*WORK TO BE COMPLETED*:
Write out every line from the listing below where the string "images" is found.

● ● ● ● ●

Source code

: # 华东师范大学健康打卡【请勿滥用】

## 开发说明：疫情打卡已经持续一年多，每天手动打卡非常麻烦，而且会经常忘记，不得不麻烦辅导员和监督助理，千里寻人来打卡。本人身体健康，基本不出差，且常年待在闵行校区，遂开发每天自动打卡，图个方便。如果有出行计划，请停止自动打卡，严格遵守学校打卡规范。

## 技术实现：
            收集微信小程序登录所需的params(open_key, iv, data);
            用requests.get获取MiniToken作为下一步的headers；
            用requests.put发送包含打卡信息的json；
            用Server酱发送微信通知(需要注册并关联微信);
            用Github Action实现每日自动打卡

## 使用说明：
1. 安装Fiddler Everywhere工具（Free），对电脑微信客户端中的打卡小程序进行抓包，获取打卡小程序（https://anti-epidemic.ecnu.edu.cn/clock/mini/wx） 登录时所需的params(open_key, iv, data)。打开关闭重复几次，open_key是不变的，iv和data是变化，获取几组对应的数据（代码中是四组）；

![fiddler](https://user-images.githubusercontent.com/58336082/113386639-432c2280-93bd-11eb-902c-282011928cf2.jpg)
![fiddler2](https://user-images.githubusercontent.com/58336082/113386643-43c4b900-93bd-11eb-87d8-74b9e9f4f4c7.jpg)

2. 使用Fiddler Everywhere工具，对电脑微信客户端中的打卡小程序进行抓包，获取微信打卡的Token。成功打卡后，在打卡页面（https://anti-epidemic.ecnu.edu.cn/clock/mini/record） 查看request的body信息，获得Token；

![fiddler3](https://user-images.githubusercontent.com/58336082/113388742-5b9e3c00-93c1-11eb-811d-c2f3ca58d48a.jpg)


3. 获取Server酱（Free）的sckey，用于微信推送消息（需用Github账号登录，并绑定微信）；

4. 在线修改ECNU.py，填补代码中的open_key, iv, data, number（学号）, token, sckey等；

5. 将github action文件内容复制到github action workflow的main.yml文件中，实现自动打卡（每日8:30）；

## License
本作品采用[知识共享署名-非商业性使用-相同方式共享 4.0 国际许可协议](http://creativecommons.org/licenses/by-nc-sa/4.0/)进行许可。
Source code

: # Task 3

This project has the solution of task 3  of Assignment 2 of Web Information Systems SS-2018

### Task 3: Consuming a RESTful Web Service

● ● ● ● ●

*FINISHED EXERCISE*:
![fiddler](https://user-images.githubusercontent.com/58336082/113386639-432c2280-93bd-11eb-902c-282011928cf2.jpg)
![fiddler2](https://user-images.githubusercontent.com/58336082/113386643-43c4b900-93bd-11eb-87d8-74b9e9f4f4c7.jpg)
![fiddler3](https://user-images.githubusercontent.com/58336082/113388742-5b9e3c00-93c1-11eb-811d-c2f3ca58d48a.jpg)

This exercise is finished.